● Data for the task
- Opening Delimiter -

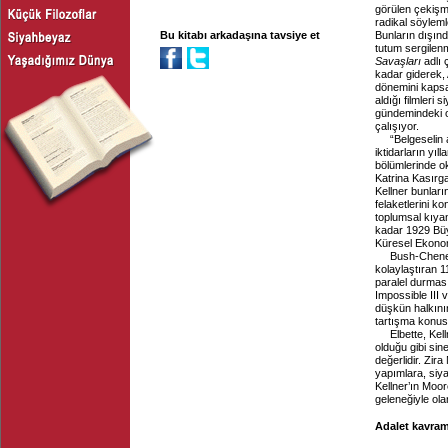
görülen çekişm
radikal söyleml
Bu kitabı arkadaşına tavsiye et
Bunların dışında
tutum sergilenm
Savaşları
adlı 
kadar giderek,
dönemini kapsa
aldığı filmleri
gündemindeki ol
çalışıyor.
“Belgeselin 
iktidarların yıl
bölümlerinde o
Katrina Kasırga
Kellner bunları
felaketlerini ko
toplumsal kıyam
kadar 1929 Büy
Küresel Ekonom
Bush-Cheney
kolaylaştıran 11
paralel durması
Impossible III 
düşkün halkının
tartışma konusu
Elbette, Ke
olduğu gibi sin
değerlidir. Zir
yapımlara, siya
Kellner’ın Moor
geleneğiyle ola
Adalet kavram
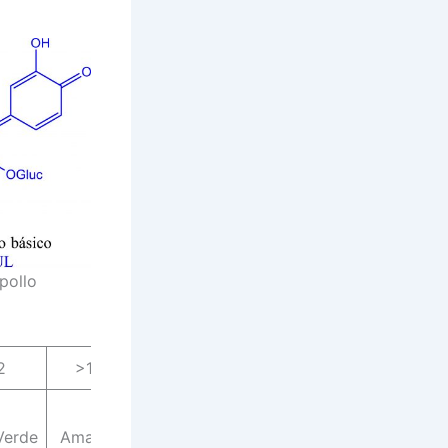
pollo
2
>13
erde
Amarillo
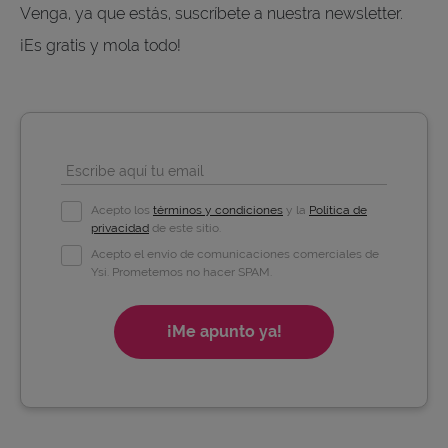
Venga, ya que estás, suscríbete a nuestra newsletter.
¡Es gratis y mola todo!
Escribe aquí tu email
Acepto los
términos y condiciones
y la
Política de
privacidad
de este sitio.
Acepto el envío de comunicaciones comerciales de
Ysi. Prometemos no hacer SPAM.
¡Me apunto ya!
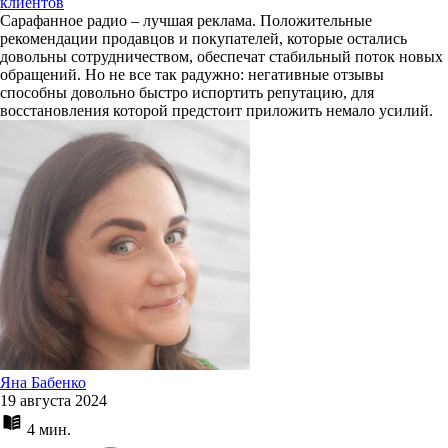
клиентов
Сарафанное радио – лучшая реклама. Положительные
рекомендации продавцов и покупателей, которые остались
довольны сотрудничеством, обеспечат стабильный поток новых
обращений. Но не все так радужно: негативные отзывы
способны довольно быстро испортить репутацию, для
восстановления которой предстоит приложить немало усилий.
Яна Бабенко
19 августа 2024
4 мин.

- Closing Delimiter -

● Work required
Check each line above for the word "Acepto" and copy the ones that have it.

● Response to this task
Acepto los
Acepto el envío de comunicaciones comerciales de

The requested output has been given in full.